A Rubberband Is an Unlikely Instrument Dir. Matt Boyd

[Factory 25; 2010]

Styles: documentary, post-mumblecore ennui
Others: A Married Couple, Greenberg

I’m just a poor wayfaring stranger,
traveling through this world of woe

Very little happens in A Rubberband Is an Unlikely Instrument. The film’s loose, episodic narrative mostly centers on Walter Baker, a typical New York intellectual and a not remarkably talented (or well-connected) artist whose average liberal political ideals seem to be way too often used as an excuse to face real-life problems. Maybe there was a point in his life when such political beliefs and outsider eccentricity provided him with a strong sense of identity, a foundation from which to navigate through life. But life happens at a demanding pace once youth goes away. Now Walter must struggle with trying to make ends meet while living with his wife Andrea and their thirteen year old son Sidney. On top of that, bills are getting higher every year. His wife often attempts to get Walter to focus on “long term stuff.” It seems as if he truly does want to listen to her and take her concerns seriously (he does seem to care for her). Yet his monologues on the subject are anything but pragmatic; in the end he’d just rather play his guitars than have to thoroughly consider any of these issues.

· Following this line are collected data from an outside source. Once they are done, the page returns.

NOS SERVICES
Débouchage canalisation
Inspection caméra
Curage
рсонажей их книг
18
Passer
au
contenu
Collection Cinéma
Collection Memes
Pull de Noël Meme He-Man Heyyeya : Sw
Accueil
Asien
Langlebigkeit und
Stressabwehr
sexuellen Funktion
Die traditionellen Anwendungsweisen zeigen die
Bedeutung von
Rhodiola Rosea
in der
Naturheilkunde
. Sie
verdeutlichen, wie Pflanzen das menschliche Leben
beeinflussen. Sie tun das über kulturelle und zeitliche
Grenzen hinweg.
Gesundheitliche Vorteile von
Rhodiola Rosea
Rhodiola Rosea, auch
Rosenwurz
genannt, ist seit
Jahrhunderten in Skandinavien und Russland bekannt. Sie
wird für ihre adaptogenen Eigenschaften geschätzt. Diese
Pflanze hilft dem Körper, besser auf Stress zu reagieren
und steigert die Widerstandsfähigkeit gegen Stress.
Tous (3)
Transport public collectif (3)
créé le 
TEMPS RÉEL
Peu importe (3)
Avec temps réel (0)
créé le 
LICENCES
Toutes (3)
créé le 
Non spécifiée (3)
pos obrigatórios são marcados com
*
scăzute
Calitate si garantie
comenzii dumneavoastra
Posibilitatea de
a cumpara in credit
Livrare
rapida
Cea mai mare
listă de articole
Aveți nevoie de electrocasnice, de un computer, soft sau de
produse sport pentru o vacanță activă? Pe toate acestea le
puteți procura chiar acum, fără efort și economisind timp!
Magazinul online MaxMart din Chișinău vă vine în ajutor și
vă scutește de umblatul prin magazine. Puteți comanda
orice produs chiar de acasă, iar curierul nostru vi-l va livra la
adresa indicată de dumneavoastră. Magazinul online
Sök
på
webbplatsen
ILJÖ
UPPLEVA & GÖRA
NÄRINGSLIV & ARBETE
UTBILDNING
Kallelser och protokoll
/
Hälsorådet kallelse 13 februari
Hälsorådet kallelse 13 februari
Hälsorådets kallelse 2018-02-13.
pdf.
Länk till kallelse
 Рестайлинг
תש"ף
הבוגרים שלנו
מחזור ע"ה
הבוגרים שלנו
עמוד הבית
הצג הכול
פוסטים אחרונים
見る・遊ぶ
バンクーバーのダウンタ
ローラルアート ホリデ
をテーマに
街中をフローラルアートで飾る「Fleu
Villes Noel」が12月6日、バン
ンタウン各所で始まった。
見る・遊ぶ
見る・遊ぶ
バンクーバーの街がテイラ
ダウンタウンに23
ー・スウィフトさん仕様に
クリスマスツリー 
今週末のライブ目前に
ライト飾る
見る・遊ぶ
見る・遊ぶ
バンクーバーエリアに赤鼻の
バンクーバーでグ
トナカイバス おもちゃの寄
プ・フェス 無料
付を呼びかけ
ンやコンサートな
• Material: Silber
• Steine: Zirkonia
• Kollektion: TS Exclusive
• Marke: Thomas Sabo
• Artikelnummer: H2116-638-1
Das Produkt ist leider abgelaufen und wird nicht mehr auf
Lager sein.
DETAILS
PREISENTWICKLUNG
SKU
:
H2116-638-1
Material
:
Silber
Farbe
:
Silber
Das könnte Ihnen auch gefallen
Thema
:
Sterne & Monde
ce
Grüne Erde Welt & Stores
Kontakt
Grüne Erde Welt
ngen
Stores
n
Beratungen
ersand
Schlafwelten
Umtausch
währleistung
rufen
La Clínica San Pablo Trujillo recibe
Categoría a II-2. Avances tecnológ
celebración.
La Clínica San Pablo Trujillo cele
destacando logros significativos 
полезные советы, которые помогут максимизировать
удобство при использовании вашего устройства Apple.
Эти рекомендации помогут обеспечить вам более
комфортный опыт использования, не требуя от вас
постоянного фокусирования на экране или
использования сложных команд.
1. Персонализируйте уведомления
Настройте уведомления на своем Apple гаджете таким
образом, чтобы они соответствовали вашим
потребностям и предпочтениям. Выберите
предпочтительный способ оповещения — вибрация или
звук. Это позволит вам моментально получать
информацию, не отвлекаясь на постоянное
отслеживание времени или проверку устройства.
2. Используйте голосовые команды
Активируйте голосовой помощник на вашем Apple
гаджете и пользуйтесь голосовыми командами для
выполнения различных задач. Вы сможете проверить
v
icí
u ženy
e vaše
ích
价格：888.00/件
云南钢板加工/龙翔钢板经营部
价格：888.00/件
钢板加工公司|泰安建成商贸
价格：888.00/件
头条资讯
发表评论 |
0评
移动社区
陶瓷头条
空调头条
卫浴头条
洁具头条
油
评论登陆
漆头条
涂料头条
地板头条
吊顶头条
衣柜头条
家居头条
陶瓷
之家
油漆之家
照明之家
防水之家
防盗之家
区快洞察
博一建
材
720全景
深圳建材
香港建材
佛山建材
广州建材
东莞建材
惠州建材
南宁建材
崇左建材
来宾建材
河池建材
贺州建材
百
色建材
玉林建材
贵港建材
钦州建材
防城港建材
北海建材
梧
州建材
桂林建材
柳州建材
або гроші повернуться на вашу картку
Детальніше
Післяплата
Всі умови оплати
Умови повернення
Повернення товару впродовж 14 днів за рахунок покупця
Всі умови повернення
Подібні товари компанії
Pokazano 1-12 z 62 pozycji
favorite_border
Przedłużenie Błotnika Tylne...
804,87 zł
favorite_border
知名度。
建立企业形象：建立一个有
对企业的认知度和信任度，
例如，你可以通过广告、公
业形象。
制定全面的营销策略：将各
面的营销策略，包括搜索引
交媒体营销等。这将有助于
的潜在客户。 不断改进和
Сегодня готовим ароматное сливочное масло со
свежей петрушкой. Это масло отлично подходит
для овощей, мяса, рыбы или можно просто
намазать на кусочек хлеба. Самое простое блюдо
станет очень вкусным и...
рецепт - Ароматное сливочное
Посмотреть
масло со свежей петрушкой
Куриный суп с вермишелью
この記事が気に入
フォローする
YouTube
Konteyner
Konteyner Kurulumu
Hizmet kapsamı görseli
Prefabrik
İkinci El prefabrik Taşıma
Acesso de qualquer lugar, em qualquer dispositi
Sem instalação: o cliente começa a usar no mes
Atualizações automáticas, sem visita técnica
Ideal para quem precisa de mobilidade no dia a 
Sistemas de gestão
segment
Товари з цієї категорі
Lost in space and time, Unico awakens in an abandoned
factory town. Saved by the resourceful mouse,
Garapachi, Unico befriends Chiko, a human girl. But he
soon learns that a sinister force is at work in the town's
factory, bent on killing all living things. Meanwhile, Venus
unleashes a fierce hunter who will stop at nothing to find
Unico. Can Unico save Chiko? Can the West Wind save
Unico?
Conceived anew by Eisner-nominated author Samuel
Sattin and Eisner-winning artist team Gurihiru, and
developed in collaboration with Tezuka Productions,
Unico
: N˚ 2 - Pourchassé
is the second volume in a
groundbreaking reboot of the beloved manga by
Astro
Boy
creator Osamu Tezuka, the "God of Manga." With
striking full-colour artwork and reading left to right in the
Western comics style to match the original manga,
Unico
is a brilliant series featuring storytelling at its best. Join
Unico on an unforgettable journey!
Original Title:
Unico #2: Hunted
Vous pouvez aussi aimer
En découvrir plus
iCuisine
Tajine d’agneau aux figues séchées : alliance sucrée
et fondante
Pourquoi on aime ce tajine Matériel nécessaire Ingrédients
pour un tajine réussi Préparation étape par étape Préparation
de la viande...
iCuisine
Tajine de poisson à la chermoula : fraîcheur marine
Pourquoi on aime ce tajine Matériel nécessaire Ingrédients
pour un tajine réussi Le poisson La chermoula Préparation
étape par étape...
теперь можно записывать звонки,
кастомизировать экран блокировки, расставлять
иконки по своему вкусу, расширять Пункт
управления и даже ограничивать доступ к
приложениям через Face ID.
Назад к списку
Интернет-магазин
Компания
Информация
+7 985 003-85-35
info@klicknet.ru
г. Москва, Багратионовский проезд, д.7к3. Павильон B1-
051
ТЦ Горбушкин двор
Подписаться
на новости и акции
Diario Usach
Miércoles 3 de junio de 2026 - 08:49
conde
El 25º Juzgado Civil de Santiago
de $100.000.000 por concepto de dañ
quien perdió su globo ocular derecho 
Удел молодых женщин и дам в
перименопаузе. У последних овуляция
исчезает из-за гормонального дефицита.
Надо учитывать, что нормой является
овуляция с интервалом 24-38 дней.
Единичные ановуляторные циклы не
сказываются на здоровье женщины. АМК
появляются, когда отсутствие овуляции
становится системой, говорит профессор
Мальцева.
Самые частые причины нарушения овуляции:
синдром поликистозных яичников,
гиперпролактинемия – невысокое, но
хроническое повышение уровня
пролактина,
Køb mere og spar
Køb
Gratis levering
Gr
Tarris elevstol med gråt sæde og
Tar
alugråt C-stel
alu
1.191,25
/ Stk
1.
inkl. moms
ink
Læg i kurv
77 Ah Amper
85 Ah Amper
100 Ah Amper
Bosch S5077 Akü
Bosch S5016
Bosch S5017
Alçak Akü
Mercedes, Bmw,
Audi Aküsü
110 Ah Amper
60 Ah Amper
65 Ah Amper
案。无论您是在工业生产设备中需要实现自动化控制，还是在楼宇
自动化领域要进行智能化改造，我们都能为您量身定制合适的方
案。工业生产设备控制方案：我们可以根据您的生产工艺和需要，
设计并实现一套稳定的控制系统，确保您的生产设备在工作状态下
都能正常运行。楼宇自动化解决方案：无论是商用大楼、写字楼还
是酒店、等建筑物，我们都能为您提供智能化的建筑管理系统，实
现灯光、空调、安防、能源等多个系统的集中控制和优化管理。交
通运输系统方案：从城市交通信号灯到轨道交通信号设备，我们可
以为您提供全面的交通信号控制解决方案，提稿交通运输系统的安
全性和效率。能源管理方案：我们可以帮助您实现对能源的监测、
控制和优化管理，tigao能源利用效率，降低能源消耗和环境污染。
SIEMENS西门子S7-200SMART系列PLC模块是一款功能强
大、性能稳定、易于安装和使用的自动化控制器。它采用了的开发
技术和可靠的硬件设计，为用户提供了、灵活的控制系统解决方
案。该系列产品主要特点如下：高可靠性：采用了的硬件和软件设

Unlikeable main characters have been a trend of late (Greenberg, The Comedy), and charisma is certainly not one of Walter’s qualities. Add to that a running time of 135 minutes and A Rubberband Is an Unlikely Instrument becomes quite a challenging watch. The title references one of Walter’s artistic routines, in which he plays a rubber band on the subway. At first I believed he was busking, but it turns out to be some kind of performance art (the reasons behind his eccentric act are never thoroughly explained). The sound his custom-made instrument makes is loud and intense, resembling a cross between a trumpet and an out-of-tune saxophone. Subway bypassers hardly ever stop and don’t seem particularly impressed with this man or the camera next to him: just another New York moment.

Music plays an important role in both Walter’s life and the film’s mood, and in no place does this union become more powerful than in the film’s final scene. After a final intertitle informing the audience that Walter and Andrea have since divorced, we see Walter and his mother playing what is one of the most heartfelt and heartbreaking renditions of Wayfaring Stranger I have ever heard. The lyrics tell the tale of someone’s difficult journey through life, and the placement of this scene seems to provide a loose narrative frame as well as a bleak, anti-redemptive climax.

The mundane is oppressive. Without the glamour of literature or music, we must go through the excruciating hardships of everyday tasks without the comfort of narrative symbolism. It’s easy to imagine that Walter and Andrea — a multi-instrumentalist and a poet, respectively — once lived a bohemian lifestyle, but nowadays whatever glamour there might have been is gone. At one point, Walter verbalizes: “The weight of a loss, it never really goes away. You just carry it.” Life takes its toll; we carry our ever growing burdens and inadequately adapt to them. In one moment of deadpan humor, Walter discusses, with casual boredom, pragmatic marital and home issues with his wife while wearing a t-shirt that reads, “let this moment be forever”.

Director Matt Boyd seems to be genuinely sympathetic to Walter and tastefully refuses to explore tear-jerking moments, but we can feel their offscreen presence, especially when we see the protagonist’s troubled relationship with his parents. Whether it’s in Walter’s music writing or in the rainy melancholic images of the city landscape, a sense of gloom pervades the whole film. Much like Walter himself, A Rubberband Is an Unlikely Instrument is ambitiously flawed, and there is no other way for it to be. It is not an easy experience: whether in its subject matter, its bleakness, or its pacing, the fluid narrative doesn’t demand audience participation as much as it calls for psychological projection. Close up, we’re all terribly bland, boring and inarticulate. In a world now filled with countless indie DIY documentaries, A Rubberband Is an Unlikely Instrument manages to stand out, with a challenging structure and a careful meditation on the zeitgeist of detached ennui. The dream is gone, and yet it seems as if there was barely one to begin with.